» **LISTA DE ATIVIDADES**
(1) Reescreva o trecho do texto sobre o humor no WhatsApp que vai de "Em tempos de" a "do novo coronavírus.", substituindo "mesa do bar" por "roda de amigos".
(2) De acordo com o texto sobre o humor no WhatsApp, o que está mais branco do que os dentes da Xuxa?
(3) Dê continuidade ao texto sobre o humor no WhatsApp a partir do ponto em que ele termina.

» **TEXTO DE ORIGEM**
::::::::

O WhatsApp, antes só um aplicativo de mensagens, virou uma plataforma de conteúdo. E, fora as notícias falsas, é a nova mídia do humor.
Em tempos de isolamento social, é talvez o mais perto que se possa chegar da sensação de ouvir uma piada contada na mesa do bar. Como os áudios muitas vezes refletem o que está havendo no mundo real, é normal que agora essas vozes resolvam fazer graça da pandemia do novo coronavírus.
Mesmo com humor, os áudios vão registrando os dramas da quarentena, como o tédio do isolamento. Um outro famoso traz um homem imitando voz de uma mulher. Diz que não tem mais uma louça para lavar. Já sujou roupa de propósito para ter o que lavar e passar. O rejunte do banheiro, afirma, já está mais branco do que os dentes da Xuxa.
O homem do WhatsApp é um resquício dos sonhos que embalavam o começo da internet – o conteúdo muitas vezes anônimo, distribuído livremente, produzido por uma inteligência coletiva.

::::::::

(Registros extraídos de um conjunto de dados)
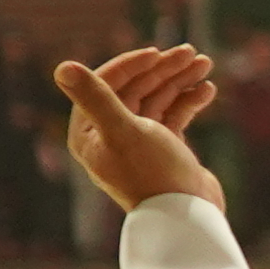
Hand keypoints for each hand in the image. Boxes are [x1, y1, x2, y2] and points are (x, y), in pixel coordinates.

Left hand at [57, 47, 225, 212]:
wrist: (187, 216)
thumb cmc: (152, 174)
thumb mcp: (123, 130)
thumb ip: (96, 97)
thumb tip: (62, 66)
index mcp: (90, 132)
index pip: (106, 85)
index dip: (132, 65)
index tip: (158, 54)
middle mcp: (110, 135)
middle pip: (136, 89)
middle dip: (163, 69)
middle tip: (191, 52)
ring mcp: (138, 142)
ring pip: (158, 99)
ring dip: (180, 79)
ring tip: (205, 62)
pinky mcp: (164, 149)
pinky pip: (174, 115)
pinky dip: (190, 100)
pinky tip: (207, 90)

::::::::

» **RESPOSTAS POR ATIVIDADE**
(1)
Em tempos de isolamento social, é talvez o mais perto que se possa chegar da sensação de ouvir uma piada contada na roda de amigos. Como os áudios muitas vezes refletem o que está havendo no mundo real, é normal que agora essas vozes resolvam fazer graça da pandemia do novo coronavírus.

(2) O rejunte do banheiro.

(3)
É algo que se enfraquece com a ascensão dos grandes negócios online e a profissionalização de tudo que é produzido nela. Mas que vive nesses áudios e na cultura de memes.
É natural que essas culturas online, no entanto, também tenham sua linguagem adotada por profissionais. É o caso do humorista e roteirista Paulo Vieira, da Globo, que apresentava o “Fora de Hora”. Desde o início da quarentena, Vieira começou a publicar em seu perfil no Instagram uma série de posts que batizou de “Diário do Coronga”.
Feitos só com áudios de WhatsApp, trazem uma dona de casa – mesma personagem que o ator estava fazendo no quadro “Isso é Muito Minha Vida”, do programa “Se Joga” – mandando mensagens para seus contatos e falando com as amigas.
“Niede, será que esse negócio do coronga não é o fim dos tempos, não?”, pergunta ela num deles. “Porque na Bíblia fala que Deus não vai mais acabar o mundo com água, vai acabar com fogo. Então acho que Deus está sendo muito é do esperto, esperando nós todos nos lambuzarmos no álcool para ele só vir e jogar um fósforo.”
“É inspirado na minha mãe, estava com ela na primeira semana da quarentena, e era muito fácil saber o que ela estava pensando. Tem uma doença devastando o mundo e a preocupação é ‘se eu não posso sair, como vou pegar minha tupperware com a Rita?’”, ri Vieira.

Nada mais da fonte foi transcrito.